No total, a CECC – cujos antigos administradores estiveram ligados ao caso Ao Man Long e que tem como uma das subsidiárias a Chon Tit – arrecada 1,348 mil milhões de patacas com os dois serviços, sendo que pouco mais de mil milhões são apenas para a obra do metro.
A autorização da celebração dos contratos foi dada pelo próprio Chefe do Executivo, Chui Sai On, e chega depois da empresa ter vencido dois concursos públicos em separado: um para a construção do parque de materiais e da oficina e outro para a concepção e construção do Edifício Multifuncional do Governo.
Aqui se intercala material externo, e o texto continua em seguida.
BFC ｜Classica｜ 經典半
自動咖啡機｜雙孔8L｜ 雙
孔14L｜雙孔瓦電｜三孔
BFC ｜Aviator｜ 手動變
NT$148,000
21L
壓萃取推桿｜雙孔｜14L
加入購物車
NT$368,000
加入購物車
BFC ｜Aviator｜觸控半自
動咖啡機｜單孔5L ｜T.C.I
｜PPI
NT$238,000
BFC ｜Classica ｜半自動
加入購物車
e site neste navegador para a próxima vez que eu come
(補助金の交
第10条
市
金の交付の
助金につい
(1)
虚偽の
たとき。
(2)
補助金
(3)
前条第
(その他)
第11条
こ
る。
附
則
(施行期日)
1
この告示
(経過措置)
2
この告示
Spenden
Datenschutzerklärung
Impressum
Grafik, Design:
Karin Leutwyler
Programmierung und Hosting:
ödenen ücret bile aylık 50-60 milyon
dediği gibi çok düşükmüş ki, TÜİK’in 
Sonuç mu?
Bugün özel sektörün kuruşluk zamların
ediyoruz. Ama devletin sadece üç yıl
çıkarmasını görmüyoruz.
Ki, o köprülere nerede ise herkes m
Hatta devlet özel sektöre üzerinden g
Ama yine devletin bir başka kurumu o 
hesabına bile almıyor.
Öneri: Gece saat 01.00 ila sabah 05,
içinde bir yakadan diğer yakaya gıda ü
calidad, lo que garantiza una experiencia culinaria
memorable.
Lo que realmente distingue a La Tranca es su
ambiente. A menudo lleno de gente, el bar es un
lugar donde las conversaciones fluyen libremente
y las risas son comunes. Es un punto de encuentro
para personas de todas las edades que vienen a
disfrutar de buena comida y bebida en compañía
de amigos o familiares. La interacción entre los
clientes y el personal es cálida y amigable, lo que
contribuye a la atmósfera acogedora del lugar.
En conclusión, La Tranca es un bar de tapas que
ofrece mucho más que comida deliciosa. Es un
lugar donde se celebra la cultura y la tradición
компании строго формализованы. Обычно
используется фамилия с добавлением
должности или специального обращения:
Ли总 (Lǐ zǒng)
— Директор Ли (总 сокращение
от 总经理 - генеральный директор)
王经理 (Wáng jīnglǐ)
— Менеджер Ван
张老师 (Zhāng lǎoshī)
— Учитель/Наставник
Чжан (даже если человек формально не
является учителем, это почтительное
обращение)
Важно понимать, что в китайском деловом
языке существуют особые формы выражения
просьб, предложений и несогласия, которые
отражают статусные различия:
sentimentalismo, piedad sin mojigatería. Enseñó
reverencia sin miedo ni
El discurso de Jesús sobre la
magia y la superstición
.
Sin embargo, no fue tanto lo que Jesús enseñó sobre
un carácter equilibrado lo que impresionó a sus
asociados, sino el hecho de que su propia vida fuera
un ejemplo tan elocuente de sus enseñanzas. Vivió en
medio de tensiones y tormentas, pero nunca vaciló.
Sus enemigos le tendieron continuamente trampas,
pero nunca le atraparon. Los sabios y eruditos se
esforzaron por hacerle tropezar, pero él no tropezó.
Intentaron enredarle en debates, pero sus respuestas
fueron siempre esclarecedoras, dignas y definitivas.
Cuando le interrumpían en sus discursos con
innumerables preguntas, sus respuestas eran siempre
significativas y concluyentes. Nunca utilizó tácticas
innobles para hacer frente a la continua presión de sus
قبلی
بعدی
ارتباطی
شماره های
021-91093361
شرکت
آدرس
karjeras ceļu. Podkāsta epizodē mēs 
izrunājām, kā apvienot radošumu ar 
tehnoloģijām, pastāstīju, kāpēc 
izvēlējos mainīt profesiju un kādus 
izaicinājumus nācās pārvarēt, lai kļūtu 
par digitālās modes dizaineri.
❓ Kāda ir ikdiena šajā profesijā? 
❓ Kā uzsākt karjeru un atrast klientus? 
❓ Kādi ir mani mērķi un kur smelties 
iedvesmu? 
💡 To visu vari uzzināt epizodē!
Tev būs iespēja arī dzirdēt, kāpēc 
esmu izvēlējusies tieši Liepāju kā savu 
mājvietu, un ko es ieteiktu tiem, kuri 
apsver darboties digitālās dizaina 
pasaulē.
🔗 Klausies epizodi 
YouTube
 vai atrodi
Foi a Consul-Asia a empresa responsável pela revisão do projecto do parque de materiais e da oficina do metro ligeiro, obra que causou polémica devido aos constantes atrasos, que fizeram com que as carruagens não pudessem sequer ser armazenadas em Macau. Terminado o contrato com o consórcio composto pela Top Builders e Mei Cheong, encarregues inicialmente da construção e que entraram em divergências com o Executivo, a CECC passa a ser a companhia escolhida.
Já o novo edifício do Governo no Pac On – num terreno recuperado por falta de aproveitamento – serve, como indicou o HM no início deste ano, para diminuir os arrendamentos no privado. O complexo vai ter parque de estacionamento, fábrica e escritórios.
Os pagamentos serão feitos em tranches, com a CECC a receber este ano 77 milhões de patacas pelo metro e 42 milhões pelo edifício. No caso do sistema de transporte, a empresa é paga até 2019, um ano a mais do que pelas obras do Pac On.